__Document text__:
Extensive logging, coring, and testing have been carried out in the program, including special logs for rock mechanics study. Cores were compared with those from Gasbuggy as to compressive strength, shear behavior, and potential for fracturing. Petrographic analyses indicate better fracture potential at Wagon Wheel due to a higher degree of grain to grain contacts and lower clay content.

Environmental protection studies include examination of surface waters, springs and wells, man-made structures, mines, flora, fauna, and general land use. The most important aspect from a geologic standpoint is protection of the extensive groundwater aquifers above the gas reservoir. Two wells, in addition to the Wagon Wheel No. 1, were drilled for the purpose of evaluating those aquifers. Potable water extends to a depth of approximately 3,600 ft. Salt water occurs from 3,600 to approximately 5,200 ft. Low quality subpotable water extends from 5,200 to about 7,200 ft. The saltwater zone is interpreted to be in a tongue of Wasatch Formation extending from the west into Eocene arkoses derived from the Wind River Range on the east.

Plans call for sequential detonation of 5 explosives spaced at intervals from 9,220 to 11,560 ft to produce a more or less continuous chimney from about 8,700 to about 11,600 ft. There will be a safety margin of 1,500 ft between the top of fractures and the bottom of known aquifers.

(Records from a data collection)
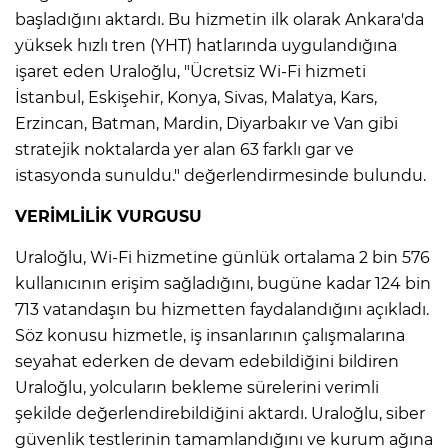
başladığını aktardı. Bu hizmetin ilk olarak Ankara'da
yüksek hızlı tren (YHT) hatlarında uygulandığına
işaret eden Uraloğlu, "Ücretsiz Wi-Fi hizmeti
İstanbul, Eskişehir, Konya, Sivas, Malatya, Kars,
Erzincan, Batman, Mardin, Diyarbakır ve Van gibi
stratejik noktalarda yer alan 63 farklı gar ve
istasyonda sunuldu." değerlendirmesinde bulundu.
VERİMLİLİK VURGUSU
Uraloğlu, Wi-Fi hizmetine günlük ortalama 2 bin 576
kullanıcının erişim sağladığını, bugüne kadar 124 bin
713 vatandaşın bu hizmetten faydalandığını açıkladı.
Söz konusu hizmetle, iş insanlarının çalışmalarına
seyahat ederken de devam edebildiğini bildiren
Uraloğlu, yolcuların bekleme sürelerini verimli
şekilde değerlendirebildiğini aktardı. Uraloğlu, siber
güvenlik testlerinin tamamlandığını ve kurum ağına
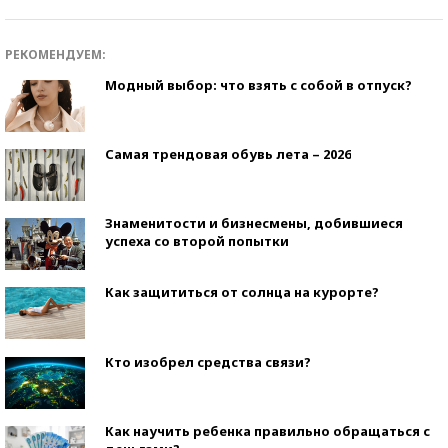
РЕКОМЕНДУЕМ:
Модный выбор: что взять с собой в отпуск?
Самая трендовая обувь лета – 2026
Знаменитости и бизнесмены, добившиеся
успеха со второй попытки
Как защититься от солнца на курорте?
Кто изобрел средства связи?
Как научить ребенка правильно обращаться с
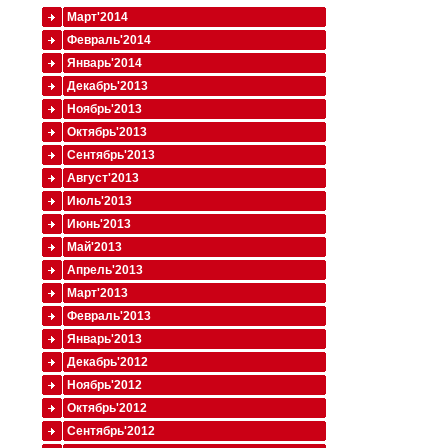
Март'2014
Февраль'2014
Январь'2014
Декабрь'2013
Ноябрь'2013
Октябрь'2013
Сентябрь'2013
Август'2013
Июль'2013
Июнь'2013
Май'2013
Апрель'2013
Март'2013
Февраль'2013
Январь'2013
Декабрь'2012
Ноябрь'2012
Октябрь'2012
Сентябрь'2012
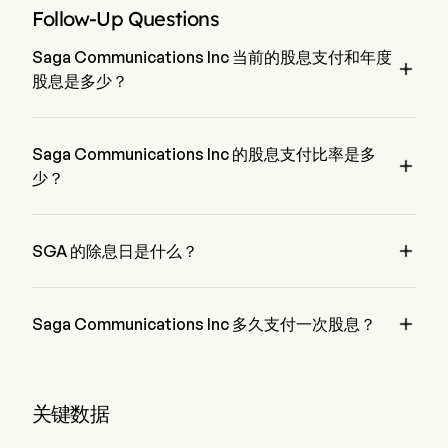
Follow-Up Questions
Saga Communications Inc 当前的股息支付和年度

股息是多少？
Saga Communications Inc 当前支付的股息为 $0.25。Saga 
Communications Inc 的年度股息为 $1.008
Saga Communications Inc 的股息支付比率是多

少？
Saga Communications Inc 的股息支付比率是 197.75%

SGA 的除息日是什么？
Saga Communications Inc 的除息日是 May 22, 2026。

Saga Communications Inc 多久支付一次股息？
每季度。Saga Communications Inc 上次支付股息是在 Jun 
12, 2026
关键数据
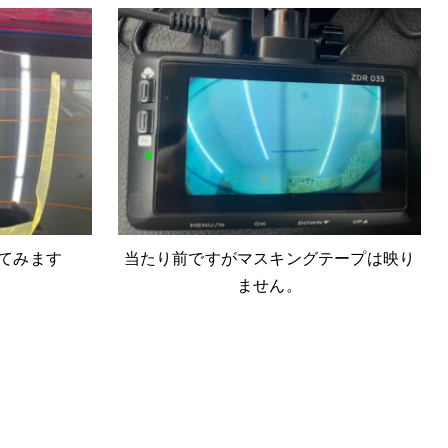
てみます
当たり前ですがマスキングテープは映り
ません。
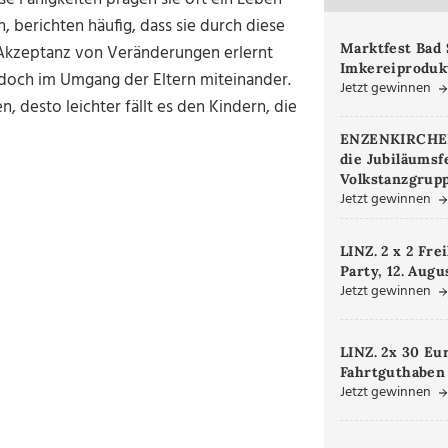
, berichten häufig, dass sie durch diese
Marktfest Bad 
r Akzeptanz von Veränderungen erlernt
Imkereiproduk
jedoch im Umgang der Eltern miteinander.
Jetzt gewinnen
, desto leichter fällt es den Kindern, die
ENZENKIRCHEN.
die Jubiläumsf
Volkstanzgrupp
Jetzt gewinnen
LINZ. 2 x 2 Fre
Party, 12. Augu
Jetzt gewinnen
LINZ. 2x 30 Eu
Fahrtguthaben
Jetzt gewinnen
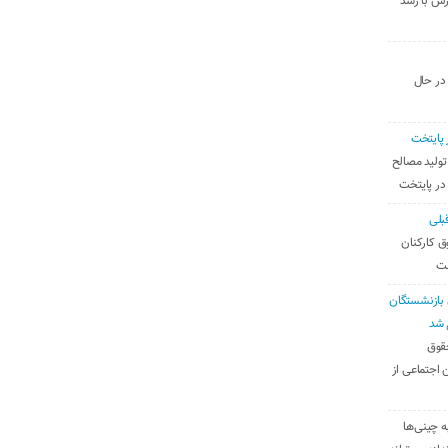
رس با رشد
 در حال
 پایتخت
تولید مصالح
 در پایتخت
بلی
ق کارکنان
ست
بازنشستگان
 شد
قوق
 اجتماعی از
ه چینی‌ها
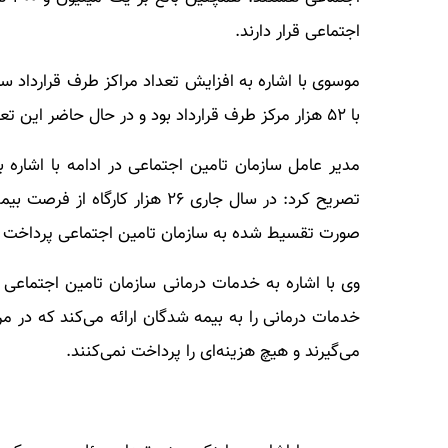
اجتماعی قرار دارند.
موسوی با اشاره به افزایش تعداد مراکز طرف قرارداد س
با ۵۲ هزار مرکز طرف قرارداد بود و در حال حاضر این تعداد به ۵۷ مرکز درمانی رسیده است.
مدیر عامل سازمان تامین اجتماعی در ادامه با اشاره به
صورت تقسیط شده به سازمان تامین اجتماعی پرداخت خ
وی با اشاره به خدمات درمانی سازمان تامین اجتماعی
خدمات درمانی را به بیمه شدگان ارائه می‌کند که در م
می‌گیرند و هیچ هزینه‌ای را پرداخت نمی‌کنند.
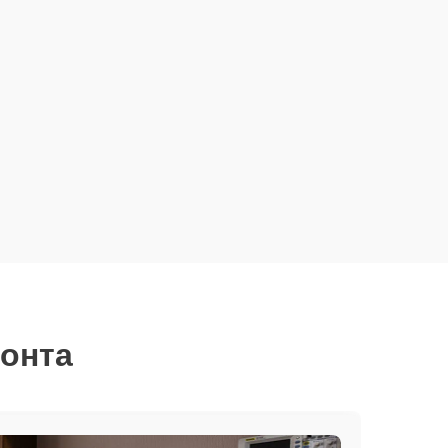
монта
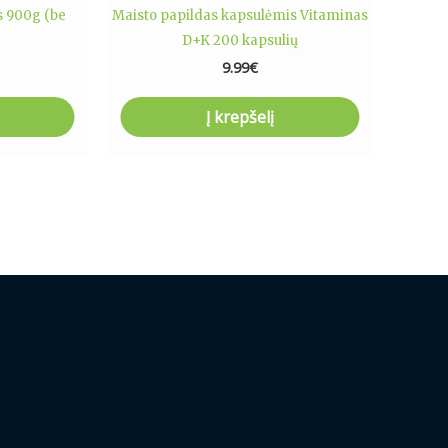
s 900g (be
Maisto papildas kapsulėmis Vitaminas
D+K 200 kapsulių
9.99
€
Į krepšelį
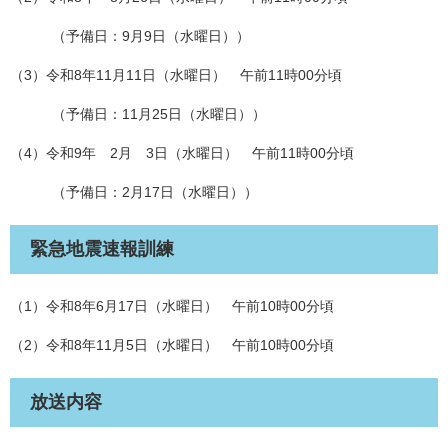
（予備日：9月9日（水曜日））
（3）令和8年11月11日（水曜日） 午前11時00分頃
（予備日：11月25日（水曜日））
（4）令和9年 2月 3日（水曜日） 午前11時00分頃
（予備日：2月17日（水曜日））
緊急地震速報訓練
（1）令和8年6月17日（水曜日） 午前10時00分頃
（2）令和8年11月5日（水曜日） 午前10時00分頃
放送内容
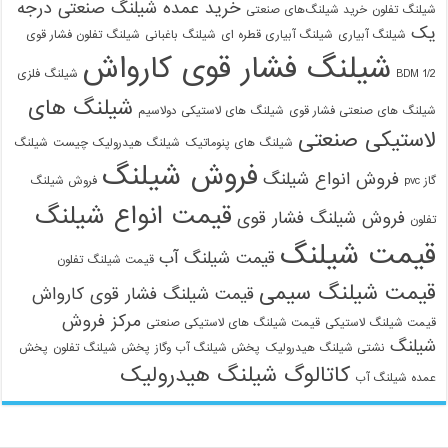
خرید عمده شیلنگ صنعتی درجه
شیلنگ تفلون
خرید شیلنگ‌های صنعتی
یک
شیلنگ آبیاری
شیلنگ آبیاری قطره ای
شیلنگ باغبانی
شیلنگ تفلون فشار قوی
شیلنگ فشار قوی کارواش
1/2 BDM
شیلنگ فلزی
شیلنگ های
شیلنگ های صنعتی فشار قوی
شیلنگ های لاستیکی دولاسیم
لاستیکی صنعتی
شیلنگ های پنوماتیک
شیلنگ هیدرولیک چیست
شیلنگ
فروش شیلنگ
فروش انواع شیلنگ
گاز pvc
فروش شیلنگ
قیمت انواع شیلنگ
فروش شیلنگ فشار قوی
تفلون
قیمت شیلنگ
قیمت شیلنگ آب
قیمت شیلنگ تفلون
قیمت شیلنگ سیمی
قیمت شیلنگ فشار قوی کارواش
مرکز فروش
قیمت شیلنگ لاستیکی
قیمت شیلنگ های لاستیکی صنعتی
شیلنگ
نشتی شیلنگ هیدرولیک
پخش شیلنگ آب وگاز
پخش شیلنگ تفلون
پخش
کاتالوگ شیلنگ هیدرولیک
عمده شیلنگ آب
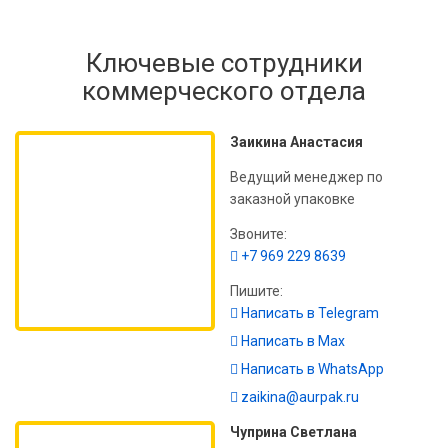
Ключевые сотрудники
коммерческого отдела
Заикина Анастасия
Ведущий менеджер по
заказной упаковке
Звоните:
+7 969 229 8639
Пишите:
Написать в Telegram
Написать в Max
Написать в WhatsApp
zaikina@aurpak.ru
Чуприна Светлана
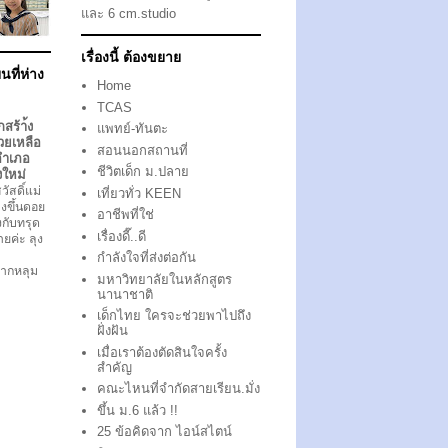
และ 6 cm.studio
เรื่องนี้ ต้องขยาย
นที่ห่าง
Home
TCAS
กสร้า้ง
แพทย์-ทันตะ
วยเหลือ
สอนนอกสถานที่
อำเภอ
ชีวิตเด็ก ม.ปลาย
งใหม่
ัสดิ์แม่
เที่ยวทั่ว KEEN
งขึ้นดอย
อาชีพที่ใช่
ึงกับทรุด
เรื่องดี๊..ดี
ตายค่ะ ลุง
กำลังใจที่ส่งต่อกัน
ากหลุม
มหาวิทยาลัยในหลักสูตร
นานาชาติ
เด็กไทย ใครจะช่วยพาไปถึง
ฝั่งฝัน
เมื่อเราต้องตัดสินใจครั้ง
สำคัญ
คณะไหนที่จำกัดสายเรียน.มั่ง
ขึ้น ม.6 แล้ว !!
25 ข้อคิดจาก ไอน์สไตน์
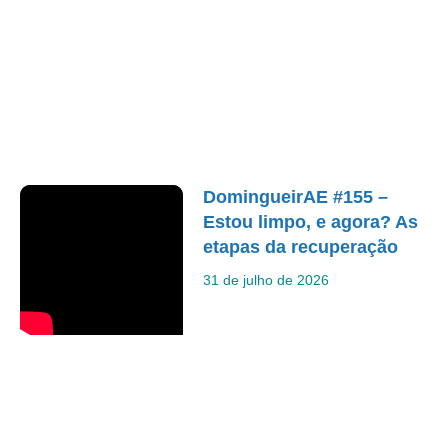
DomingueirAE #155 –
Estou limpo, e agora? As
etapas da recuperação
31 de julho de 2026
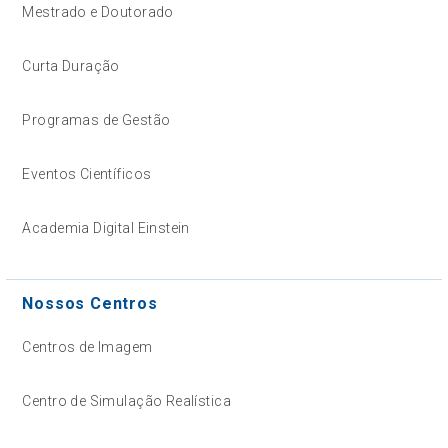
Mestrado e Doutorado
Curta Duração
Programas de Gestão
Eventos Científicos
Academia Digital Einstein
Nossos Centros
Centros de Imagem
Centro de Simulação Realística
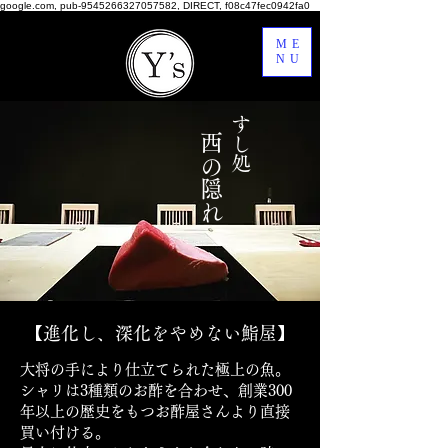
google.com, pub-9545266327057582, DIRECT, f08c47fec0942fa0
ME
NU
西の隠れ
すし処
【進化し、深化をやめない鮨屋】
大将の手により仕立てられた極上の魚。
シャリは3種類のお酢を合わせ、創業300
年以上の歴史をもつお酢屋さんより直接
買い付ける。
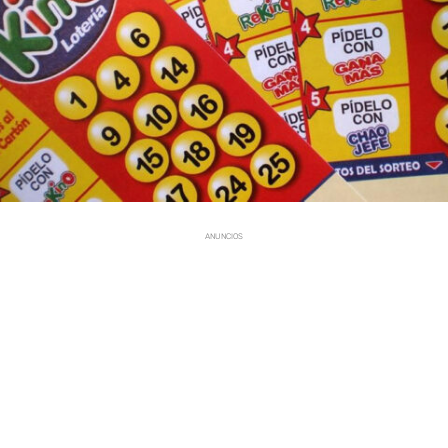
ANUNCIOS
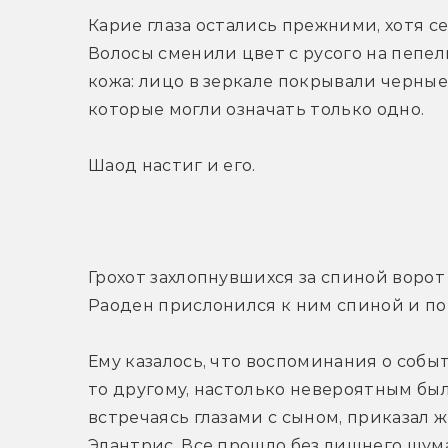
Карие глаза остались прежними, хотя се
Волосы сменили цвет с русого на пепел
кожа: лицо в зеркале покрывали черные 
которые могли означать только одно.
Шаод настиг и его.
Грохот захлопнувшихся за спиной ворот
Раоден прислонился к ним спиной и по
Ему казалось, что воспоминания о соб
то другому, настолько невероятным было
встречаясь глазами с сыном, приказал 
Элантрис. Все прошло без лишнего шума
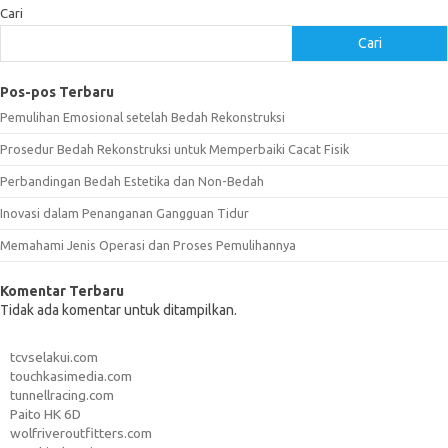
Cari
Cari
Pos-pos Terbaru
Pemulihan Emosional setelah Bedah Rekonstruksi
Prosedur Bedah Rekonstruksi untuk Memperbaiki Cacat Fisik
Perbandingan Bedah Estetika dan Non-Bedah
Inovasi dalam Penanganan Gangguan Tidur
Memahami Jenis Operasi dan Proses Pemulihannya
Komentar Terbaru
Tidak ada komentar untuk ditampilkan.
tcvselakui.com
touchkasimedia.com
tunnellracing.com
Paito HK 6D
wolfriveroutfitters.com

__Required action__: Extract the part of the Wagon Wheel text starting with "Extensive logging, coring, and" and going on through "lower clay content.", copying it exactly.

__Answer area__:
Extensive logging, coring, and testing have been carried out in the program, including special logs for rock mechanics study. Cores were compared with those from Gasbuggy as to compressive strength, shear behavior, and potential for fracturing. Petrographic analyses indicate better fracture potential at Wagon Wheel due to a higher degree of grain to grain contacts and lower clay content.